# Data excerpts:
═══
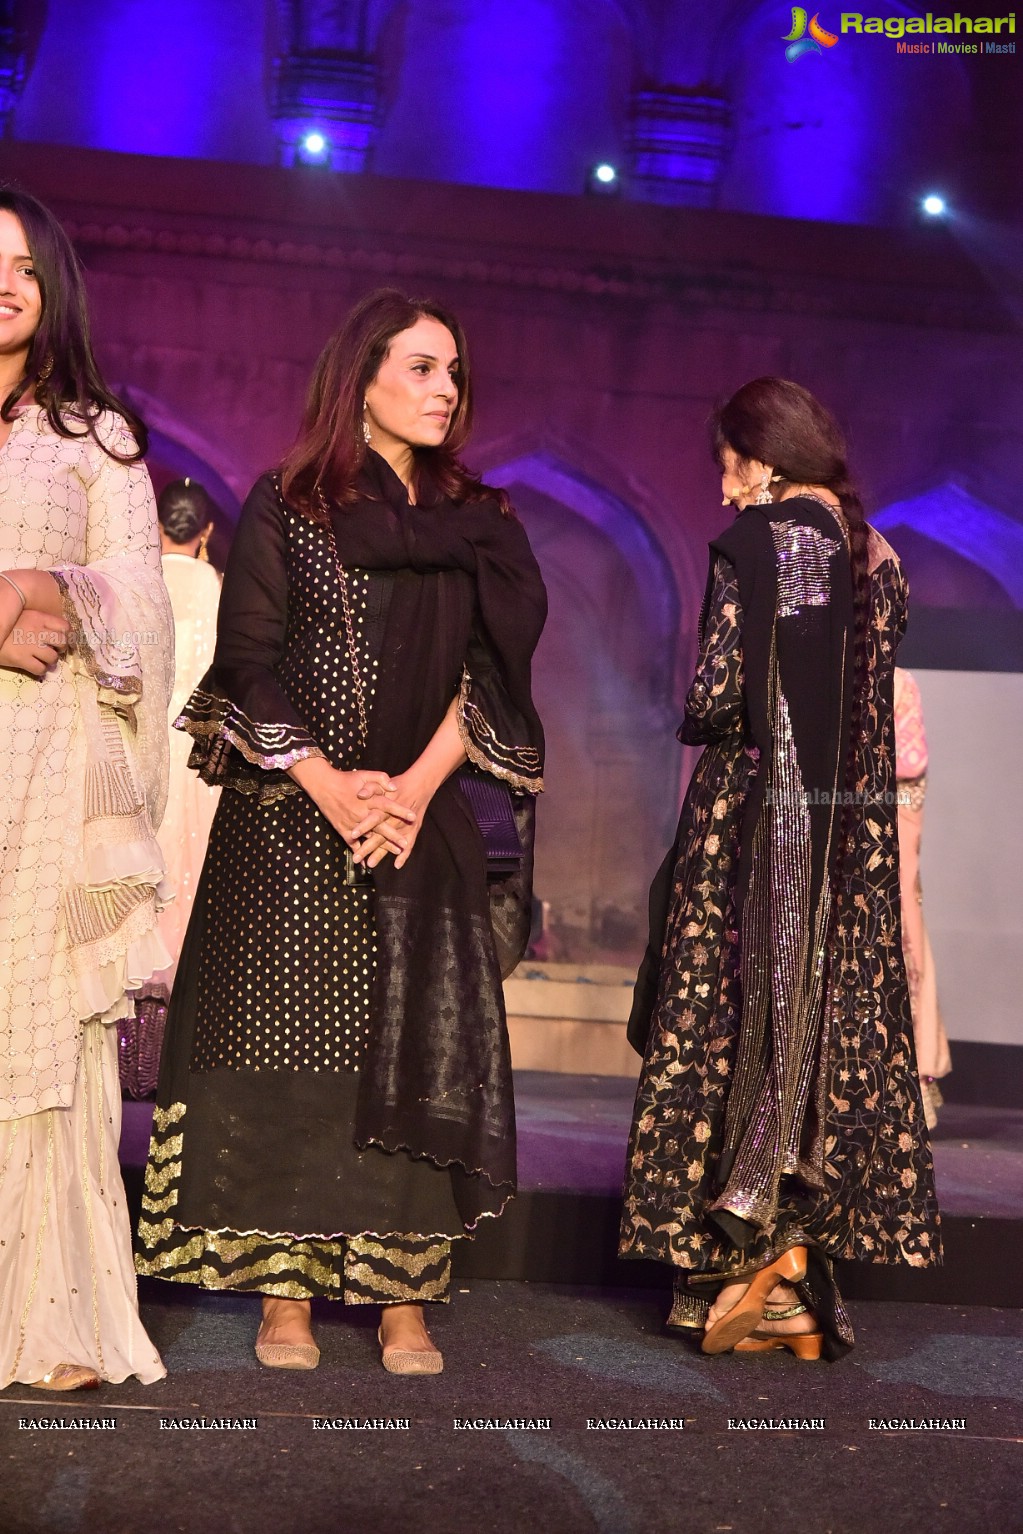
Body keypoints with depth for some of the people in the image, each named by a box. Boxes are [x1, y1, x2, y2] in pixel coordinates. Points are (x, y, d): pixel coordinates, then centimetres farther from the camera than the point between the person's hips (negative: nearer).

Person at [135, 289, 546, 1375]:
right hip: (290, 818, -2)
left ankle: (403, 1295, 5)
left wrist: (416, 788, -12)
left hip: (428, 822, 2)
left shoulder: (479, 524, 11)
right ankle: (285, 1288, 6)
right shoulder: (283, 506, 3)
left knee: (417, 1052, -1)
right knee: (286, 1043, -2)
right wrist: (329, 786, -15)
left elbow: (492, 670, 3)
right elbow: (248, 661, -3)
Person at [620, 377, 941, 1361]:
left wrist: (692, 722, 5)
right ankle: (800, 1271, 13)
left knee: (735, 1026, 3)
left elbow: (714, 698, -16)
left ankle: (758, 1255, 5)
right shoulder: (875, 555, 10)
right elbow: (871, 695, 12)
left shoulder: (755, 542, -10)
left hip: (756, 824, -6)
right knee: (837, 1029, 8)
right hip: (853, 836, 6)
═══
# EXERCISE DESCRIPTION:
Please present the part of the data above that opens with the line containing "left elbow: (492, 670, 3)" and runs through the end of the data as a numbered list, leaving out blank lines.

# SOLUTION BELOW:
1. left elbow: (492, 670, 3)
2. right elbow: (248, 661, -3)
3. Person at [620, 377, 941, 1361]:
4. left wrist: (692, 722, 5)
5. right ankle: (800, 1271, 13)
6. left knee: (735, 1026, 3)
7. left elbow: (714, 698, -16)
8. left ankle: (758, 1255, 5)
9. right shoulder: (875, 555, 10)
10. right elbow: (871, 695, 12)
11. left shoulder: (755, 542, -10)
12. left hip: (756, 824, -6)
13. right knee: (837, 1029, 8)
14. right hip: (853, 836, 6)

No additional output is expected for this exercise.